As paixões
são assim, repentinas. Mas, quando batem, dão forte. Ando desvairado por uma
senhora. E não me importa nada que se chame Dahlov Ipcar e que tenha nascido no ano
de 1917, prestes a ser centenária. Como não me interessa nada saber como é que
nasceu com o apelido Zorach e tenha decidido ficar com o nome do marido,
que, bem vistas as coisas, também é um bocadinho estranho: Ipcar (que até
parece nome de um instituto público).
O objecto da minha paixão teve – e tem – uma vida
maravilhosa. Nasceu no Vermont, viveu uns tempos em Greenwich Village, NY, mas
fixou-se no Maine em 1937 – e, desde então, pouco de lá saiu. A biografia de
Dahlov resume-se a isto. O resto é trabalho e família, uma existência longa e boa e simples a
desenhar coisas lindas. A partir dos anos 80, muito do que fez Dahlov não
suscita a comoção do belo, havendo até umas rosáceas com animais que mais valia
eu não as ter visto. Mas os livros infantis dos anos 60 são simplesmente únicos.

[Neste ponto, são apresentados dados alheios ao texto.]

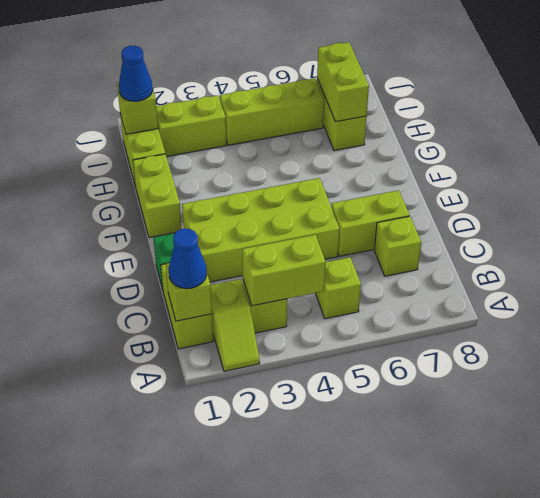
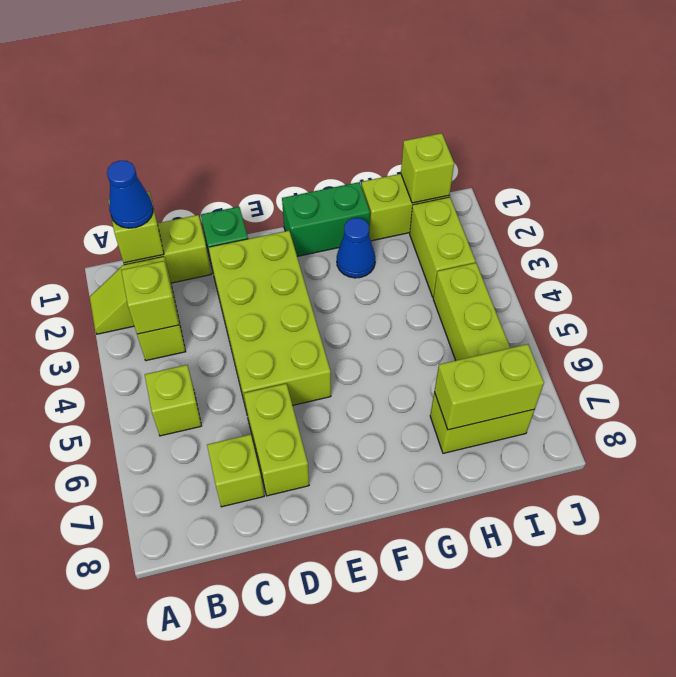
lime brick B3:B4 level 2 -> lime brick B3 level 2
lime brick F1:G1 level 1 -> green brick F1:G1 level 1
blue cone I1 level 3 -> blue cone G2 level 1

Descobri-os há pouco, é paixão recente, tórrida de poucos dias. Hoje falo apenas daquele que considero
o melhor de todos, I Like Animals, de 1960,
reeditado o ano passado pela Flying Eye Books. As fotografias dão uma pálida imagem do talento da
senhora Ipcar, que tem aquilo que alguém já chamou a inteligência amorosa das coisas. Com um grafismo típico dos anos
60, alternando páginas carregadas de cores vivas com outras mais sóbrias na
paleta, I Like Animals é uma delícia
indescritível. Aos 97 anos, fresquíssima, Dahlov Ipcar continua a desenhar e a
pintar, na companhia de netos e cães.
Há uns dias, o Miguel Esteves Cardoso
teve a desfaçatez amiga de se pôr a falar, para mais em Público, da minha generosidade, só por eu mostrar aqui no Malomil o que vou
lendo e encontrando por aí fora. Não há generosidade nenhuma, só a dele, imensa como sempre, na irmandade do twee. Falar de Dahlov Ipcar não é generosidade nenhuma. Esconder a
senhora é que seria um crime. Simplesmente isso, nada mais do que isso.